ASSIGNMENT:
Pull out every line of the material that contains the word "modern".

SOURCE DATA:

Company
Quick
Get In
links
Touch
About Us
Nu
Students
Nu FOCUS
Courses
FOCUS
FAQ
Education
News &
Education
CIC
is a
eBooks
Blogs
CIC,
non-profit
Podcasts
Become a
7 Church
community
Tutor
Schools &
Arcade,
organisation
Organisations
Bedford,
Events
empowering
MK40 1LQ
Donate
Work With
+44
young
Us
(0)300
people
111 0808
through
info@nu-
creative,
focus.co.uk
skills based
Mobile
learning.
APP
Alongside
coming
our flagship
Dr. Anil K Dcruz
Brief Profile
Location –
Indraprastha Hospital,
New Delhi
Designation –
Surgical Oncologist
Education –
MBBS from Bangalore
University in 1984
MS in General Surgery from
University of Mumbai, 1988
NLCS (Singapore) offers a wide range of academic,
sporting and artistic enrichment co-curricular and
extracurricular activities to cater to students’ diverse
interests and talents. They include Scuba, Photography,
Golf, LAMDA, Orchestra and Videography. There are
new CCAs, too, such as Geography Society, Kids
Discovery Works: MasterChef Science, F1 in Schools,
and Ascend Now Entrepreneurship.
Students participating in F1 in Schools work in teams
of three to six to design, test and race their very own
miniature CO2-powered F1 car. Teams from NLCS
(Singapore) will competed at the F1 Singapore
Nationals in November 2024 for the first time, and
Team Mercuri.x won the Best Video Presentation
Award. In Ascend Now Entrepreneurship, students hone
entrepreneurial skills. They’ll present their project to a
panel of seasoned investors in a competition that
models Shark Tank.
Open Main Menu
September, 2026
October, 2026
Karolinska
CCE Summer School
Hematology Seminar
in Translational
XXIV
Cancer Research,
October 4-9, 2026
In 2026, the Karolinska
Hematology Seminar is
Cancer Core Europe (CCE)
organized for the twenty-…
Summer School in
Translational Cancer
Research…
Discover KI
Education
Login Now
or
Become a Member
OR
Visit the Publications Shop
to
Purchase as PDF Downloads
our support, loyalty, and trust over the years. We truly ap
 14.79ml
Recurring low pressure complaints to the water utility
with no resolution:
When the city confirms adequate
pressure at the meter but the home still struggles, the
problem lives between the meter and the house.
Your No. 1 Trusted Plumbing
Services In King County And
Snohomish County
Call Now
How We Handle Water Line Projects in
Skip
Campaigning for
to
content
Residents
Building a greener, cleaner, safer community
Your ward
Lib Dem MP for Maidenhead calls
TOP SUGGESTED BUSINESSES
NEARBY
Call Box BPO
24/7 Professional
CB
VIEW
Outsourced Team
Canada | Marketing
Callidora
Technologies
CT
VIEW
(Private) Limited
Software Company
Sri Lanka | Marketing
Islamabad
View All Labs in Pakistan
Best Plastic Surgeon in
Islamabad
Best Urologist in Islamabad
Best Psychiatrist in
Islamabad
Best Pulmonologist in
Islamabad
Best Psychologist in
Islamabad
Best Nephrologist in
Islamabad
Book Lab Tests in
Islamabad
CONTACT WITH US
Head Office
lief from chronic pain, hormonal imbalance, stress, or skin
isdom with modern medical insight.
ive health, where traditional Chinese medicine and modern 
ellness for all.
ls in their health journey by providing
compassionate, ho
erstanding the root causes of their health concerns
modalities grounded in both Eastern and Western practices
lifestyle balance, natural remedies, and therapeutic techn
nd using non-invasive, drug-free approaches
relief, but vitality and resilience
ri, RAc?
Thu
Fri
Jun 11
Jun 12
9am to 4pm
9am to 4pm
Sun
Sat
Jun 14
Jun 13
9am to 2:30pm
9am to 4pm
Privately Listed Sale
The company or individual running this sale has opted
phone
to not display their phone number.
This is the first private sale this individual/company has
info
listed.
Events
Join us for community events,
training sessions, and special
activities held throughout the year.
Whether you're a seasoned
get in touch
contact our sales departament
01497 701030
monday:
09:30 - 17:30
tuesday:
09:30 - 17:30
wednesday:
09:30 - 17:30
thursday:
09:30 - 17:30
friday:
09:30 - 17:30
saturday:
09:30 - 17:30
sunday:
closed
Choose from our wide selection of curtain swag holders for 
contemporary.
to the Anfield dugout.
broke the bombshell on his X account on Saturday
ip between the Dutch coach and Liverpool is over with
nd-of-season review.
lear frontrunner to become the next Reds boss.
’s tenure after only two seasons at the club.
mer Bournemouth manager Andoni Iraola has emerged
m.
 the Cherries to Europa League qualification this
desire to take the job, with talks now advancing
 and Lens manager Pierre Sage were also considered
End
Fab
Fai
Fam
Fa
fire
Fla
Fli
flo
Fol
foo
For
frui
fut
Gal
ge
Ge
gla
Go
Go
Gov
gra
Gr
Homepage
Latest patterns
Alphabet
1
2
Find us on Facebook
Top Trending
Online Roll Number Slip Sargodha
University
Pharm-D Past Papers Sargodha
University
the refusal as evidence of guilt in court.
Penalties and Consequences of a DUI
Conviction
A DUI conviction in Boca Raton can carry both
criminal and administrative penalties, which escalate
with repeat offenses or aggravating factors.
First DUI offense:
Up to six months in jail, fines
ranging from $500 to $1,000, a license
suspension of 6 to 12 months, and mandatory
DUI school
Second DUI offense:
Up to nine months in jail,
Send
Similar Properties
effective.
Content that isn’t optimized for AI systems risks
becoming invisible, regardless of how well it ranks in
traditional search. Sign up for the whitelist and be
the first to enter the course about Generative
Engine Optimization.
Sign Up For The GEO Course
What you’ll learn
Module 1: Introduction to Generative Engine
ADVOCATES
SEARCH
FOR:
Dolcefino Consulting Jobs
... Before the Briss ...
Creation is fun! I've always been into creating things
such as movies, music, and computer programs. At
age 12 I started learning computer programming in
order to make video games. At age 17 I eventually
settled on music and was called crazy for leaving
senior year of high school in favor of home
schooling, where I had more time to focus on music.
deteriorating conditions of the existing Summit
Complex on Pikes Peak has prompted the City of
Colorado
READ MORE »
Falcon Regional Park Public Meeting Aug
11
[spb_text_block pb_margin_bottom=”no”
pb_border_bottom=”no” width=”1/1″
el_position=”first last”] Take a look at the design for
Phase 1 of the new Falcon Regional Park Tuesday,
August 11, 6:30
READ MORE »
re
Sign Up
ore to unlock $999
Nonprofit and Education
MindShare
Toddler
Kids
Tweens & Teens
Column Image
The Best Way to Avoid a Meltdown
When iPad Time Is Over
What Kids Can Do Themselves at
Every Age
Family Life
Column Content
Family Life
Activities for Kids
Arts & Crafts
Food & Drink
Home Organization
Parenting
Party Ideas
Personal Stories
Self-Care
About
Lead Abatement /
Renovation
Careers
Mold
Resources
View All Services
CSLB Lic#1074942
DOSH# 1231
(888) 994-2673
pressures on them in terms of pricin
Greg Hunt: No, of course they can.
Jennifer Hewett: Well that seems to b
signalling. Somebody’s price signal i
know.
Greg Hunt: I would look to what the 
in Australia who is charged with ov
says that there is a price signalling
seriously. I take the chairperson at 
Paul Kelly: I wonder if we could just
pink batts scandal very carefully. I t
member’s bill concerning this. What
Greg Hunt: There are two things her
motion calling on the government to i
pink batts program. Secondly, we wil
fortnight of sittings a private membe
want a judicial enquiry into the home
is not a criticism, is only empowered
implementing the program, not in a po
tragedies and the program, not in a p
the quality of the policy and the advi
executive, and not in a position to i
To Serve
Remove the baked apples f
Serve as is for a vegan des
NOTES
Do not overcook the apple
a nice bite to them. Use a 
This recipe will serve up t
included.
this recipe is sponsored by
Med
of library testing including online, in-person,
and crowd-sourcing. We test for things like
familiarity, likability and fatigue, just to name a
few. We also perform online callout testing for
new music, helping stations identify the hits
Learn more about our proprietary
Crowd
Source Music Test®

EXERCISE RESPONSE:
isdom with modern medical insight.
ive health, where traditional Chinese medicine and modern 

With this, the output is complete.